Over six years, there has been an improvement of nearly a factor thirty in clock speed, and of between thirty and forty times in actual performance since the Pentium 4 can do more in one clock-tick than the original Pentium; compared to its 1995 counterpart, the 2002 system has 64 times as much memory, 120 times as much disc space, and staggeringly better graphics, and moreover costs £94 less (and more like £300 less in inflation-adjusted pounds).

But this hasn't meant that a user can now compose thirty essays, design thirty graphical layouts or write thirty programs in the time once taken for one. New capabilities came in over the first four or so years: the 1995 machine couldn't play DVDs, could barely play MP3 audio files (had MP3 been around then - it became popular in 1998), would take hours to convert a music CD to MP3 format, and would be painful to use for editing photos. The 1999 machine could do any of those tasks without difficulty.

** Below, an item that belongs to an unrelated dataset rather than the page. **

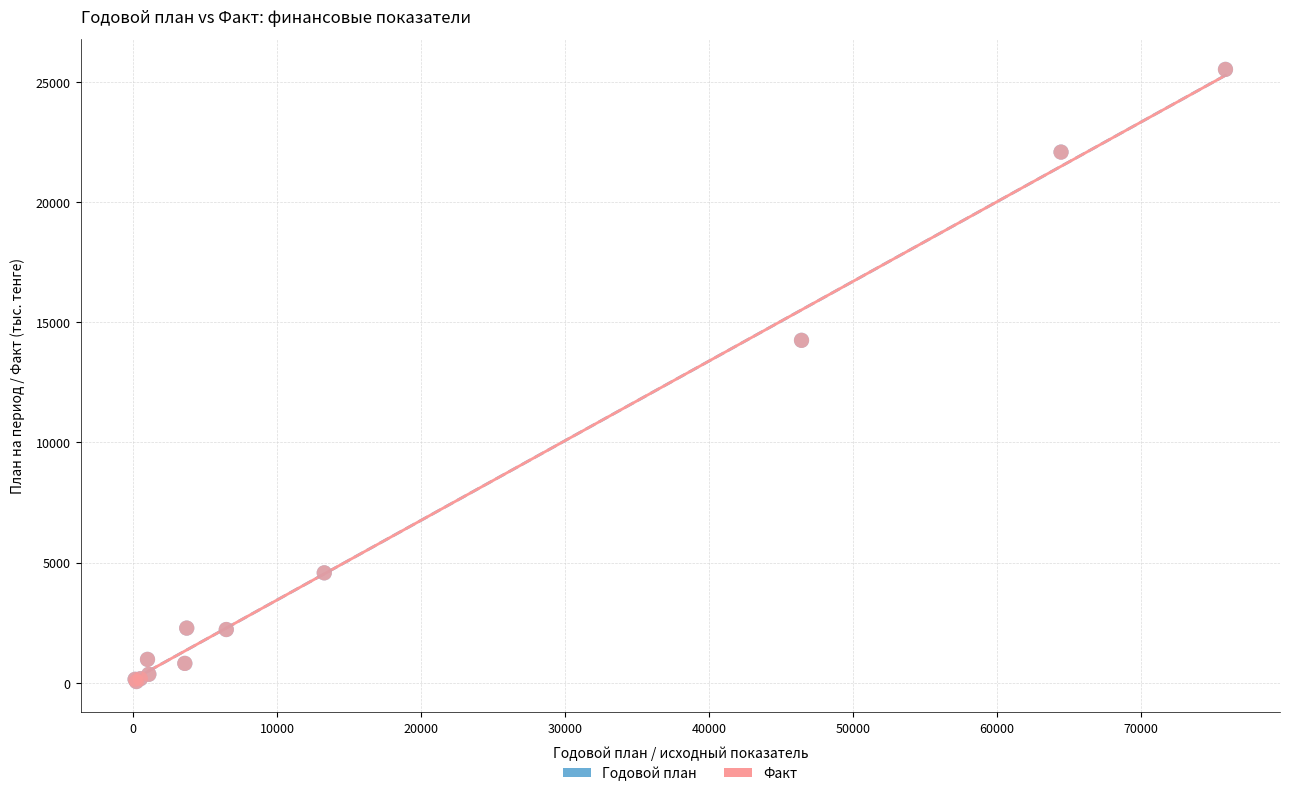

What are all the series names shown in the legend?

Годовой план, Факт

But there are very few useful tasks for which the capabilities of the 2002 and 1999 machines differ. The 2002 machine can convert a whole CD of music to MP3 in two minutes whilst the 1999 one might take fifteen; it can play a DVD using 15% of its processor rather than 90%, but generally users aren't doing anything else on the computer while watching a DVD. Admittedly, it can compress a DVD of video in ninety minutes rather than eight hours - but a two-hour task would usually be left overnight in any case. A 120G disc merely accumulates more cruft than a 20G one because there's no longer a perceived need to delete anything, however irrelevant or redundant; few programs take advantage of 512MB of memory. The only differences come when playing games - the 2002 machine will play Doom 3 respectably when it's released, the 1999 one will not.

Recently, the life-span of computers has not been much over five years: in October 2002, my department replaced its last machines of the 1996 specification, and the older machines are starting to become actively rare. You can't give away a 486 computer, most have already been thrown away, and I have a 486DX/66 processor and heat sink sitting on the side of my desk as a memento mori. It's possible that this will change as people realise the limited capability differences between new and older machines, but I fear "computers last five years" has already become part of business planning.

Remember, more computing power was thrown away last week than existed in the world in 1984.